Starting days by firing up a small stove in her kitchen with wood she often split herself, she worked from early morning to night, washing clothes in an old wringer washing machine; planting, maintaining and harvesting a huge garden; canning and freezing produce; sewing and mending clothes for her seven children; and making quilts. Amidst her busy schedule, she frequently found time and energy to host guests for Sunday dinner. Almost every weekend, when their children were in college, my parents welcomed numerous students into our home. Typically, the crew would arrive on Friday night and my mom would clean, cook and entertain the group until they left Sunday evening.
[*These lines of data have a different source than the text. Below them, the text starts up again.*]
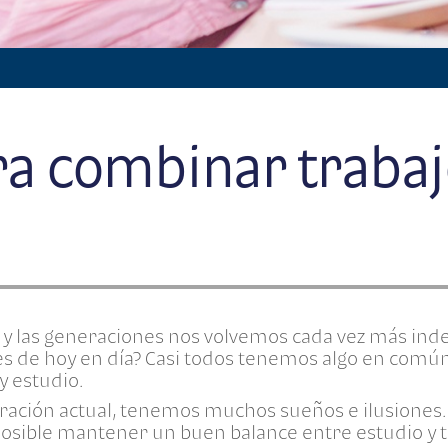
ra combinar trabaj
y las generaciones nos volvemos cada vez más ind
es de hoy en día? Casi todos tenemos algo en común
 estudio.
ración actual, tenemos muchos sueños e ilusiones
sible mantener un buen balance entre estudio y t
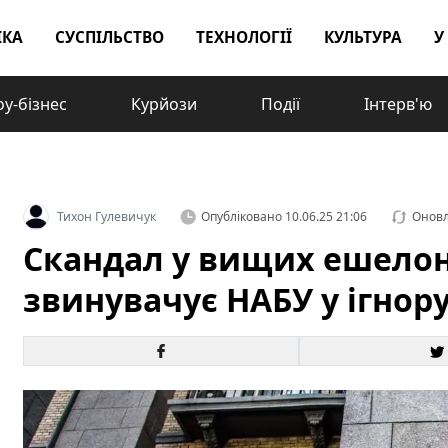
ІКА
СУСПІЛЬСТВО
ТЕХНОЛОГІЇ
КУЛЬТУРА
У
у-бізнес
Курйози
Події
Інтерв'ю
Тихон Гулевичук
Опубліковано
10.06.25 21:06
Онов
Скандал у вищих ешелон
звинувачує НАБУ у ігнор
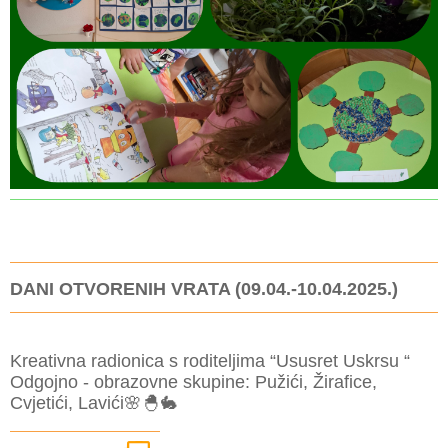
DANI OTVORENIH VRATA (09.04.-10.04.2025.)
Kreativna radionica s roditeljima “Ususret Uskrsu “
Odgojno - obrazovne skupine: Pužići, Žirafice,
Cvjetići, Lavići🌸🐣🐇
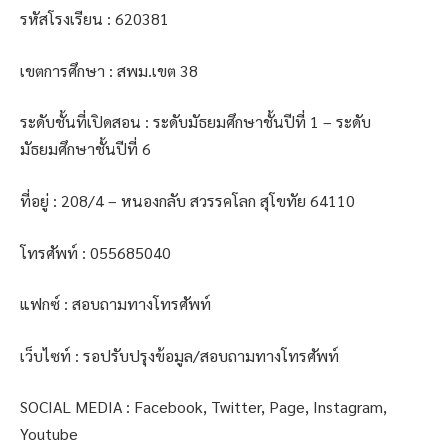
รหัสโรงเรียน : 620381
เขตการศึกษา : สพม.เขต 38
ระดับชั้นที่เปิดสอน : ระดับมัธยมศึกษาชั้นปีที่ 1 – ระดับ
มัธยมศึกษาชั้นปีที่ 6
ที่อยู่ : 208/4 – หนองกลับ สวรรคโลก สุโขทัย 64110
โทรศัพท์ : 055685040
แฟกซ์ : สอบถามทางโทรศัพท์
เว็บไซท์ : รอปรับปรุงข้อมูล/สอบถามทางโทรศัพท์
SOCIAL MEDIA : Facebook, Twitter, Page, Instagram,
Youtube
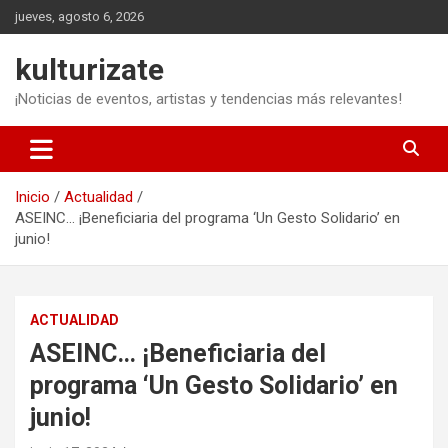
Saltar
jueves, agosto 6, 2026
al
contenido
kulturizate
¡Noticias de eventos, artistas y tendencias más relevantes!
Inicio
Actualidad
ASEINC… ¡Beneficiaria del programa ‘Un Gesto Solidario’ en
junio!
ACTUALIDAD
ASEINC… ¡Beneficiaria del
programa ‘Un Gesto Solidario’ en
junio!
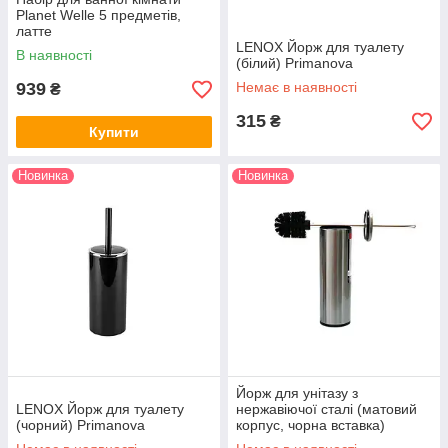
Planet Welle 5 предметів,
латте
LENOX Йорж для туалету
В наявності
(білий) Primanova
939
Немає в наявності
₴
315
₴
Купити
Новинка
Новинка
Йорж для унітазу з
LENOX Йорж для туалету
нержавіючої сталі (матовий
(чорний) Primanova
корпус, чорна вставка)
Primanova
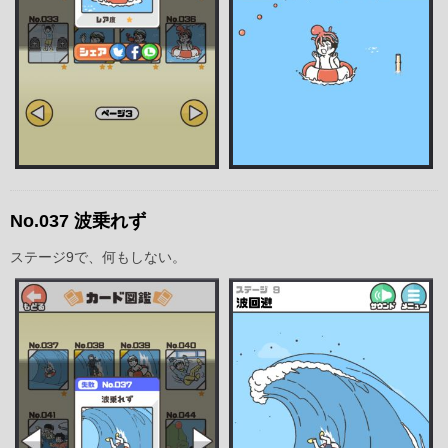
No.037 波乗れず
ステージ9で、何もしない。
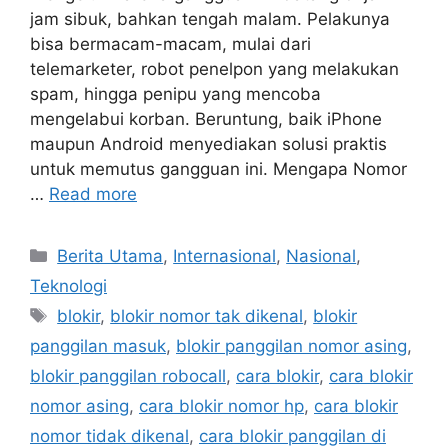
jam sibuk, bahkan tengah malam. Pelakunya
bisa bermacam-macam, mulai dari
telemarketer, robot penelpon yang melakukan
spam, hingga penipu yang mencoba
mengelabui korban. Beruntung, baik iPhone
maupun Android menyediakan solusi praktis
untuk memutus gangguan ini. Mengapa Nomor
…
Read more
C
Berita Utama
,
Internasional
,
Nasional
,
a
Teknologi
t
T
blokir
,
blokir nomor tak dikenal
,
blokir
e
a
panggilan masuk
,
blokir panggilan nomor asing
,
g
g
blokir panggilan robocall
,
cara blokir
,
cara blokir
o
s
r
nomor asing
,
cara blokir nomor hp
,
cara blokir
i
nomor tidak dikenal
,
cara blokir panggilan di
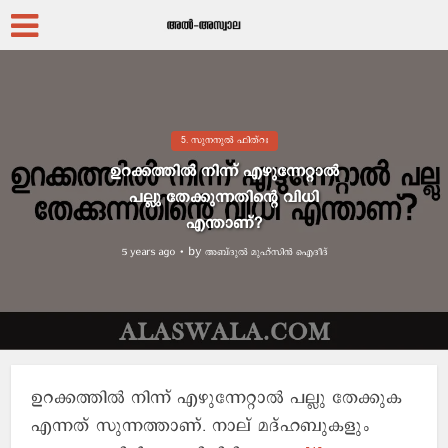
5. സുനനുൽ ഫിത്റഃ
ഉറക്കത്തിൽ നിന്ന് എഴുന്നേറ്റാൽ
പല്ലു തേക്കുന്നതിന്റെ വിധി
എന്താണ്?
by
അബ്ദുല്‍ മുഹ്സിന്‍ ഐദീദ്
5 years ago
ഉറക്കത്തിൽ നിന്ന് എഴുന്നേറ്റാൽ പല്ലു തേക്കുക
എന്നത് സുന്നത്താണ്. നാല് മദ്‌ഹബുകളും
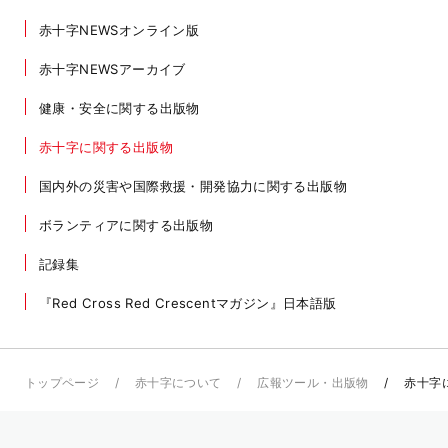
赤十字NEWSオンライン版
赤十字NEWSアーカイブ
健康・安全に関する出版物
赤十字に関する出版物
国内外の災害や国際救援・開発協力に関する出版物
ボランティアに関する出版物
記録集
『Red Cross Red Crescentマガジン』日本語版
トップページ
赤十字について
広報ツール・出版物
赤十字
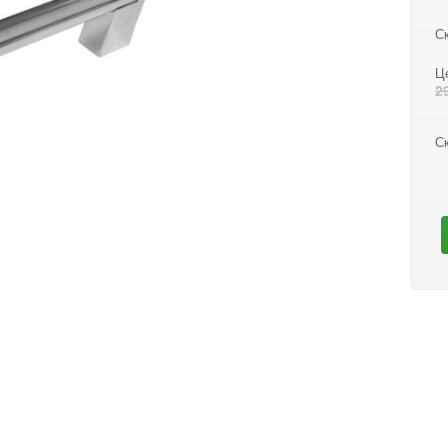
Ск
Ц
2
С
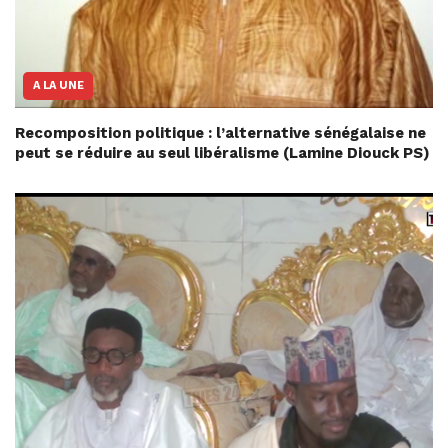
A LA UNE
Recomposition politique : l’alternative sénégalaise ne
peut se réduire au seul libéralisme (Lamine Diouck PS)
I am still trying to figure out how my parents were able to finance hosting so many people on their meager income.

Over the course of her life, my mom influenced many to become followers of Jesus Christ and, through her letter writing and prayers, encouraged others along the journey. Her children were dependent on her prayers. When I found myself in difficulty, I often prayed that God would impress my mom to pray for me. I knew she had a connection with God, and He answered her prayers.

Although she may have done so, I do not remember my mother actually saying the words, “I love you.” But that has never mattered to me, because everything she did and said shouted that fact. There was no doubt! My mother loved me. I am a strong proponent of parents telling their children that they love them but, in analyzing my relationship with my mother, I am reminded that love is more than a noun—it is a verb.

I love you, Mom. You were a real firecracker!